Learn how you can be "partially right" and still make money using non-directional option trades from Kerry Given.

Equity traders know that for the most part you have to be right in your trade, 100%, right, to make money but option traders have a different view.  You can be partially right on your idea and still make money.  My guest today is Kerry Given to talk about that.  So you know that with option trades you can be sort of right within a range and still make money, non-directional trading.  Why is that such a benefit to traders?

As you pointed out, most people get into options from stock trading, and of course, in stock trading you’re always predicting the price and the direction, and if you’re right you make money, if you aren’t, you don’t, and in options trading as you point out you can do a directional trade, but you can also trade non-directionally and what I mean by that is not just necessarily sideways trading.  You can put on your position and then manage it to adjust, based on what the market does today.  So the big distinction I make is that you need to react to what the market does today rather than predicting what it’s going to do tomorrow.

Talk about an example of a good non-directional trade that traders put on that’s popular. 

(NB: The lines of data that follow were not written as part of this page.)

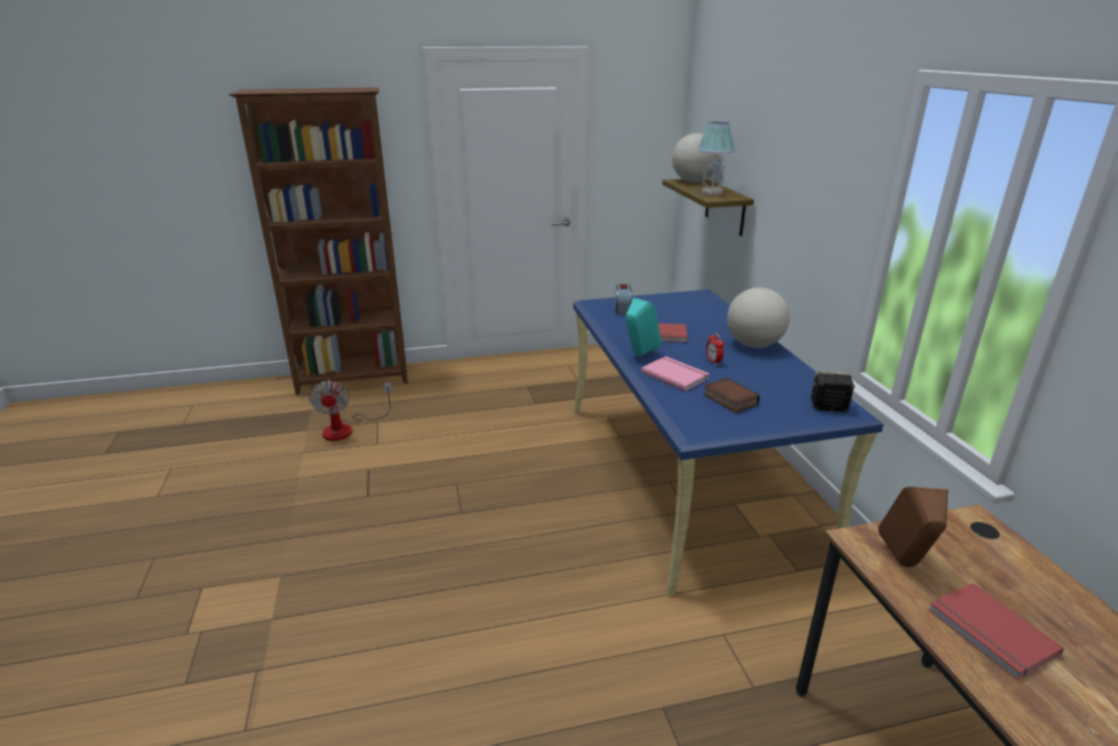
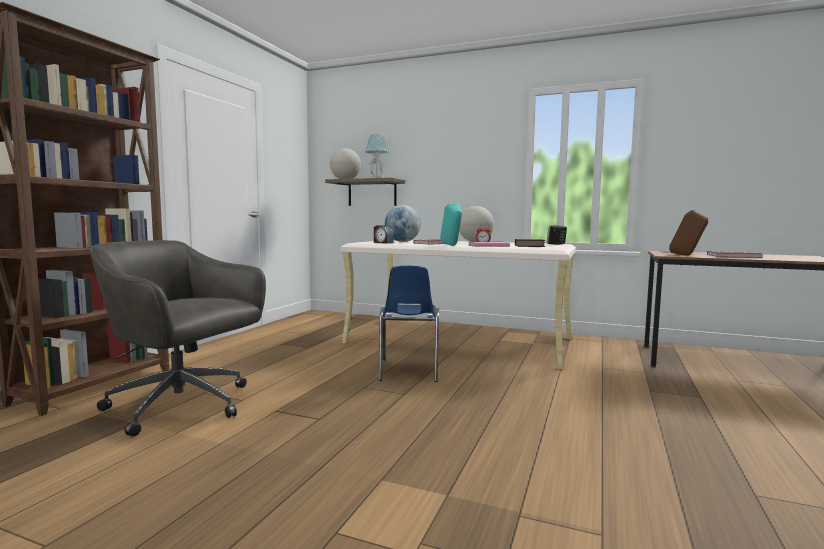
camera: 55 degrees left, 20 degrees down
(347, 428) = (183, 406): fan -> grey office chair
(530, 487) = (408, 370): none -> blue chair
(662, 311) = (402, 241): none -> globe
(687, 475) = (460, 340): blue desk -> beige desk

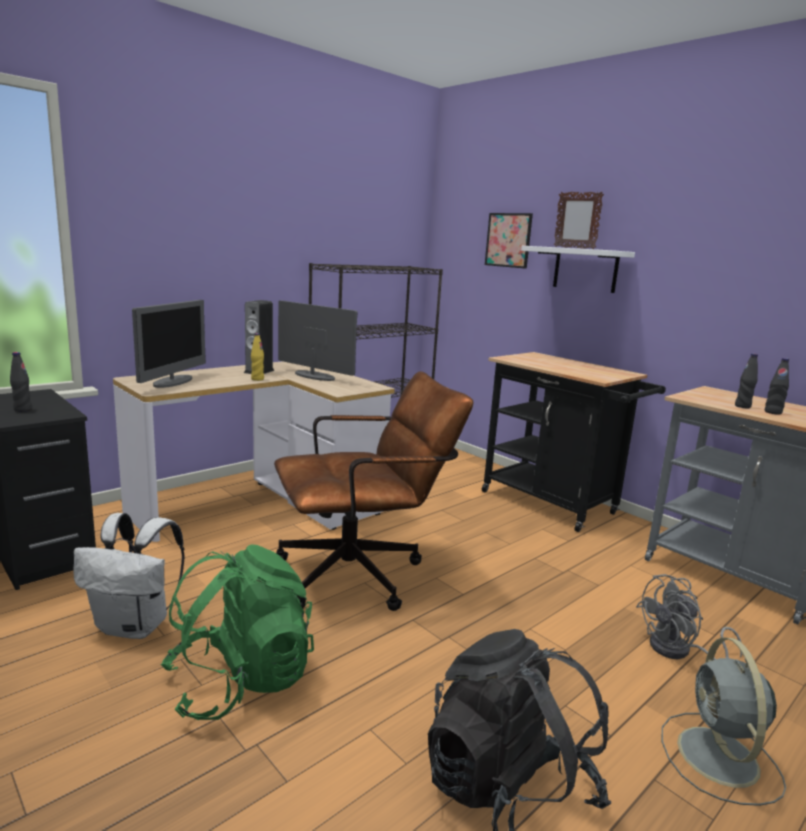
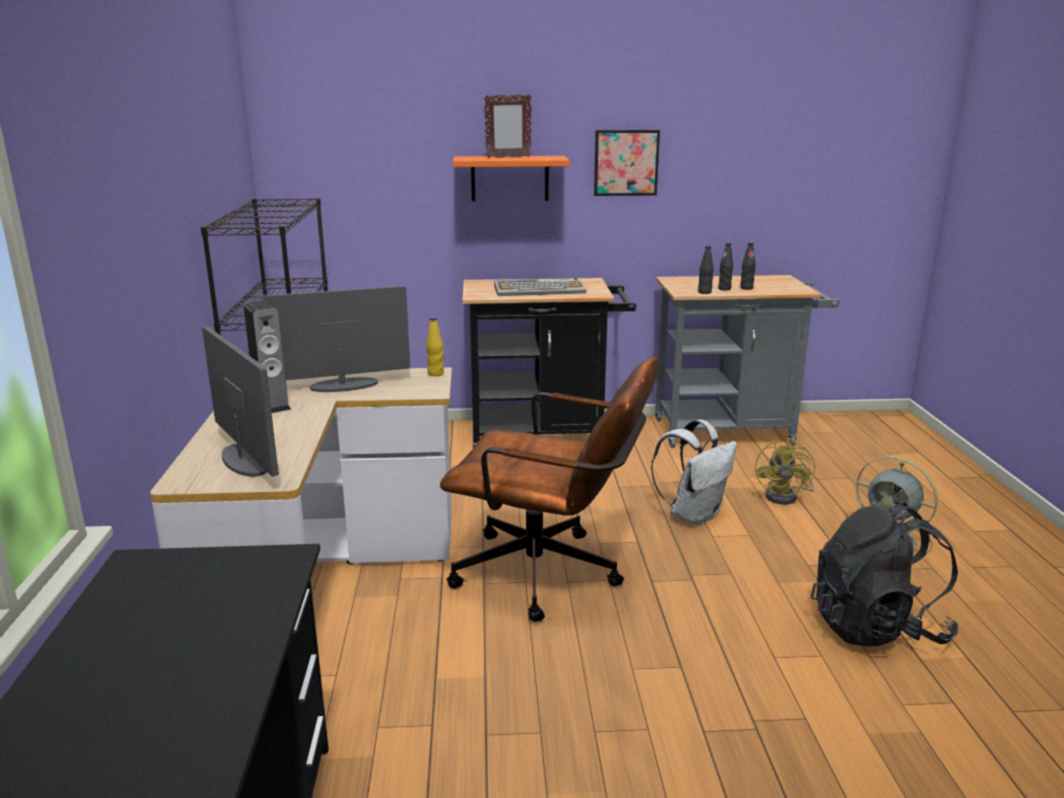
camera: 50 degrees left, 5 degrees up
(23, 410) = (220, 583): black bottle -> black bottle (704, 292)
(135, 626) = (502, 748): white backpack -> white backpack (693, 515)
(240, 681) = (661, 703): green backpack -> none
(257, 379) = (310, 414): yellow bottle -> yellow bottle (435, 374)
(362, 573) = (551, 575): brown office chair -> brown office chair turned 90 degrees clockwise
(508, 240) = (396, 150): picture -> picture (626, 163)
(564, 366) = (540, 290): none -> keyboard
(585, 269) = (509, 178): white shelf -> orange shelf
(678, 651) = (786, 496): grey fan -> yellow fan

Well a couple of good examples are the iron condor and also butterflies.  Both can be used that way.  In both cases you need to have some kind of method that you’re going to use to adjust this trade if the market moves up or down against you and so as long as you have that adjustment technique and manage the trade then you can manage the risk.

Give me an idea of what an iron condor is made up of.  What are you doing?

What you do is you sell a call spread up above the index price and you sell a put spread down below it and basically your trade will profit as long as it stays in between those two spreads and what you might do is if the index starts to move say downward, then you might add a put and that would even out your risk on the downside so if it continues to move down against your put spread your put spread’s losing money, but the put that you put on is gaining money and so in affect you moderate your losses that way by those adjustments. 

Newer option traders seem to, of course, start out with maybe a covered call or buying calls or buying puts but at some point along the evolution they quickly move to the spreads because they seem to be the real way that professionals make money with options.  Would you agree with that?

Absolutely, you not only increase your possibilities of better, larger gains but you also have a lot better risk control.  You have more options or alternatives for how you’re going to manage your risk. 

And these days the trading platforms make it pretty easy.  You can put all these trades on at once with some of these platforms. 

That’s right and usually they have very nice tools to graph the risk reward curves and so you can see exactly where you stand and where you need to make adjustments in order to change that risk.